“我会对你负责。”
朦胧间,程诺听到男人独特的呢喃低音,在耳边响起。
随后,身体便如坠云端。
硬邦邦的木板床,不堪重负的发出咯吱咯吱的响……
她这是……终于被连续加班逼的做了…那种……梦?
秋收结束,山夹沟的社员们,难得可以睡几天懒觉。
天色刚亮,大公鸡喔喔叫,引起几声狗叫。
程诺被吵醒。
一睁开眼睛,屋内视线昏暗,只看到头顶吊着一张老旧的床幔,没有她睡觉前留的小夜灯亮光。
稍稍一动,身体的异样明显,提醒她昨晚不是一场梦。
硬的硌人的木床板,粗糙的大布床单,不轻薄柔软的被子压在身上,身边还躺着一个活的、会呼吸的男人。
就是昨晚梦里的男人。
男人脸朝里侧,露出的半张侧脸棱角分明,能看到高挺的鼻子轮廓,颌骨线条削利,喉结突出,气质悍利冷硬。
“唔~”
程诺想到昨晚的感觉,羞的捂住脸,她是单身太久…饥不择食了吗?
竟然在这种地方……等等!
程诺猛然瞪大眼睛,这是什么地方?
一间破的掉土渣的老房子,一个破破烂烂的木衣柜,旁边墙上挂着一张极具时代特色的照片画像。
整个屋里唯一看着值点钱的物件,是一个掉瓷的洋瓷盆,勉强能看清上面有个红色的双喜字。
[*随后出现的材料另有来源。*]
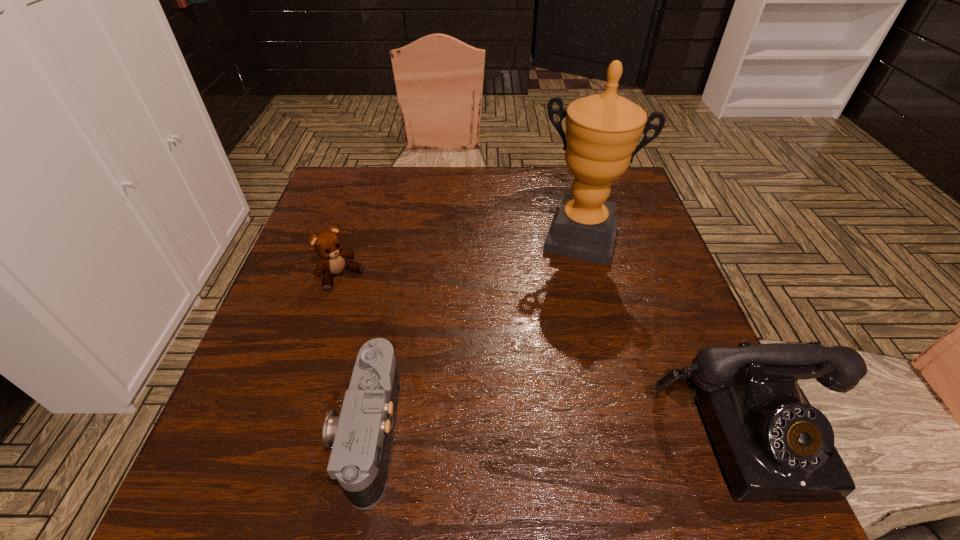
This screenshot has height=540, width=960. What are the coordinates of `vacant space that's between the award and the camera` in the screenshot? It's located at (474, 335).

Identify the location of object identified as the closest to the leftmost object. (361, 438).

Locate which object ranks second in proximity to the camera. Please provide its 2D coordinates. Your answer should be formatted as a tuple, i.e. [(x, y)], where the tuple contains the x and y coordinates of a point satisfying the conditions above.

[(602, 131)]

The image size is (960, 540). I want to click on free spot that satisfies the following two spatial constraints: 1. on the front side of the camera; 2. on the lens of the teddy bear, so [292, 432].

This screenshot has height=540, width=960. What are the coordinates of `vacant space that satisfies the following two spatial constraints: 1. on the front side of the camera; 2. on the lens of the teddy bear` in the screenshot? It's located at (292, 432).

Image resolution: width=960 pixels, height=540 pixels. In order to click on vacant area that satisfies the following two spatial constraints: 1. on the back side of the tallest object; 2. on the left side of the teddy bear in this screenshot , I will do `click(352, 239)`.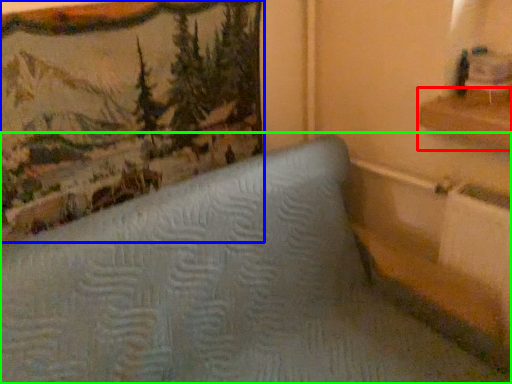
Question: Which object is positioned closest to shelf (highlighted by a red box)? Select from picture frame (highlighted by a blue box) and furniture (highlighted by a green box).

Choices:
 (A) picture frame
 (B) furniture

Answer: (B)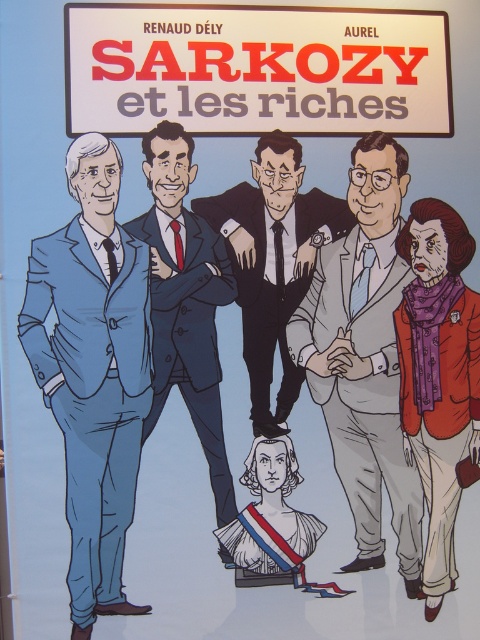
Question: Which object appears closest to the camera in this image?

Choices:
 (A) blue suit at center
 (B) blue fabric suit at left
 (C) white paper sign at upper center

Answer: (B)

Question: Does blue fabric suit at left appear on the right side of smooth black suit at center?

Choices:
 (A) no
 (B) yes

Answer: (A)

Question: Can you confirm if purple fabric scarf at lower right is bigger than blue suit at center?

Choices:
 (A) yes
 (B) no

Answer: (B)

Question: Does white paper sign at upper center come in front of light gray suit at center?

Choices:
 (A) no
 (B) yes

Answer: (B)

Question: Estimate the real-world distances between objects in this image. Which object is farther from the blue fabric suit at left?

Choices:
 (A) light gray suit at center
 (B) purple fabric scarf at lower right
 (C) white paper sign at upper center

Answer: (B)

Question: Which point is closer to the camera?

Choices:
 (A) matte white bust at center
 (B) purple fabric scarf at lower right
 (C) smooth black suit at center

Answer: (A)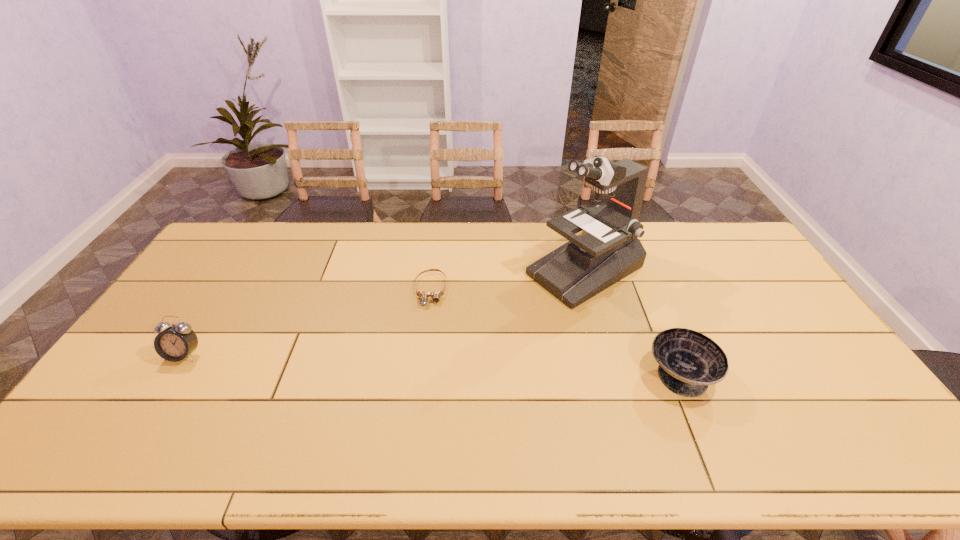
At what (x,y) coordinates should I click in order to perform the action: click on vacant space situated 0.280m through the eyepieces of the microscope. Please return your answer as a coordinate pair (x, y). Looking at the image, I should click on pos(471,332).

The image size is (960, 540). Identify the location of vacant space situated 0.170m on the front lenses and sides of the second object from left to right. (426, 351).

Where is `vacant space situated on the front lenses and sides of the second object from left to right`? The height and width of the screenshot is (540, 960). vacant space situated on the front lenses and sides of the second object from left to right is located at coordinates (426, 360).

Identify the location of free point located on the front lenses and sides of the second object from left to right. (428, 325).

The height and width of the screenshot is (540, 960). What are the coordinates of `object that is at the far edge` in the screenshot? It's located at (608, 249).

Locate an element on the screen. The width and height of the screenshot is (960, 540). object present at the near edge is located at coordinates (689, 361).

At what (x,y) coordinates should I click in order to perform the action: click on object that is at the left edge. Please return your answer as a coordinate pair (x, y). The height and width of the screenshot is (540, 960). Looking at the image, I should click on (177, 342).

The height and width of the screenshot is (540, 960). In the image, there is a desktop. In order to click on vacant space at the far edge in this screenshot , I will do click(x=382, y=231).

In the image, there is a desktop. At what (x,y) coordinates should I click in order to perform the action: click on vacant space at the near edge. Please return your answer as a coordinate pair (x, y). This screenshot has width=960, height=540. Looking at the image, I should click on (322, 410).

This screenshot has width=960, height=540. In the image, there is a desktop. What are the coordinates of `vacant space at the left edge` in the screenshot? It's located at (223, 269).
程诺不敢相信,突然太阳穴一阵刺痛,脑海中涌入一个陌生人的记忆。
她,穿越到了1975年秋,一个同名同姓的农村胖丫头身上。
胖丫在亲爹的庇护下,前十八年人生,不干活只养膘。
在缺吃少穿的年代,活的像个地主小姐,硬是养的一身肥肉膘白白胖胖。
人人都羡慕原主命好,直到今天。
原主在小姑未婚夫的被窝里醒来,被人当众捉奸,但生米煮成了熟饭,不得不结了婚。
原主婚后更懒更作,给丈夫戴绿帽和野男人私奔。
最后孤零零冻死在街头,尸体被野狗啃得几乎没个人样儿!
程诺接受完信息,心口一阵窒息,呼吸困难。
好死不死,她穿过来的时间点,正好是要被人捉的名场面。
程诺猛地坐起身,她不能坐以待毙等死。
可是腰间的肥肉太多,她连坐起来都十分费力。
这时候,外面响起脚步声,朝着房间走来。
程诺下意识躲进被窝里,遮住全身。
怎么办?
这光秃秃的小破屋,衣柜还没她的身子大,藏无可藏。
难道醒的太晚,又要重蹈原主的结局吗?
她被人看到和男人躺在床上,会被愚昧且偏激的社员们打死吧?!
程诺脑子里都是被“浸猪笼”、“沉塘”和“破鞋游街”的恐怖画面。
不行,她必须得想办法逃出去!
“人都在里面吧。”来人停在门口,说话的声音苍老,是记忆中原主的奶奶,程老婆子。
程老婆子扒开一条门缝往里看,床边地上扔的衣服,有男有女,最上面是一条红色的新裤衩。
那尺寸一看,就只有程诺才能穿的上。
为了把这蠢货骗来,她可是下了血本,今天一定要把这赔钱货赖给瘫子。
“都在呢。”看门的女人是程家二孙媳,何桂花。她语气带着讨好,“奶,我在这守了一夜,等会那条裤衩,就给我吧。”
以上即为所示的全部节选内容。